The rationale for handling line breaks by replacing them, along with adjacent white space, with a single SPACE is the use case where lines get re-flowed. Consider a code span like this, in paragraph that is indented by four:

⎵⎵⎵⎵Aurea prima sata est aetas `one⎵⎵/⎵⎵two⎵⎵/⎵⎵three⎵⎵/⎵⎵four` quae vindice nullo

I’d say (regarding item 1) that there’s no reason to modify the double SPACEs here, if that’s what the author intended.

Now imagine a tool like fmt(1) runs through this paragraph, re-formats lines, and the result is:

⎵⎵⎵⎵Aurea prima sata est aetas `one⎵⎵/⎵⎵two⎵⎵/
⎵⎵⎵⎵three⎵⎵/⎵⎵four` quae vindice nullo

If newline and/or adjacent SPACE would be preserved in the output, the code span would now have the character content:

one⎵⎵/⎵⎵two⎵⎵/\n⎵⎵⎵⎵three⎵⎵/⎵⎵four

(here “\n” means the EOL character). I think this is worse than:

one⎵⎵/⎵⎵two⎵⎵/⎵three⎵⎵/⎵⎵four

Which would be the (intended) result of replacing EOL and adjacent SPACEs with a single SPACE.

(This is, btw, what attribute value normalization does with attribute value literals in XML, and the reasoning behind it is probably similar.)

codinghorror · June 28, 2016, 10:28am

Oh, I like this character technique – I can use it to indicate spaces in the CommonMark reference!

jgm · November 8, 2016, 9:56am

Looking back at this thread, I think the cleanest option would be:

Collapse one initial space if the next non-space character is a backtick.
Collapse one final space if the preceeding non-space character is a backtick.
Do not collapse interior spaces.
Treat an interior newline as a space unless it’s adjacent to a space, in which case ignore it.

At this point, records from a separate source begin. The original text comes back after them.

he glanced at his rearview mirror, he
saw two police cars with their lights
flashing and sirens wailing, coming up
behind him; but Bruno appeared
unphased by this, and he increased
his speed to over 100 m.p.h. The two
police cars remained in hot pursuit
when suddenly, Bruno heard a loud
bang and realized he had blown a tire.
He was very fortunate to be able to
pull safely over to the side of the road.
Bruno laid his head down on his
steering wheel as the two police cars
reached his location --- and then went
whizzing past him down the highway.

But 1 and 2 might lead to backwards compatibility issues, so it’s probably better to do something like this:

Collapse one initial and one final space, but only if there is both initial and final space. So, for example BACKTICK + SPACE + A + BACKTICK gives you a code span with SPACE + A, while BACKTICK + SPACE + A + SPACE + BACKTICK gives you one with just A.
Do not collapse interior spaces.
Treat an interior newline as a space unless it’s adjacent to a space, in which case ignore it.

nightw · November 8, 2016, 7:58pm

I’m the original creator of this thread. Somehow I forget all about it during the middle a long time ago and now I got a new notification and just reread most of the thread again.

I am not sure if it is really relevant now or not, but after some thought for me this “final” proposal pretty much covers what my original expectation was about handling spaces inside a code span. So I would be happy with this.

obskyr · July 11, 2017, 9:51am

I’d really like to push for this! It’s already on the “issues that must be resolved before 1.0” list, and I definitely think it needs to be changed somehow. I’m sure people have already had the thought, but I think it might be worth iterating in this particular way: surrounding spaces in code blocks are impossible as it stands now. I recently wanted to illustrate a leading space here on talk.commonmark.org, and I ended up having to use raw <code> tags! It was a sad day.

Personally I’d prefer the “cleanest” option that @jgm specified, but of course that does introduce potential issues with people who have ` typed their code blocks like this for style `. The second option is of course totally fine (if potentially a bit confusing), though - the main point of importance is that surrounding spaces become possible. Multiple spaces are also very common in code, but everyone seems to already be in agreement on not collapsing those anymore.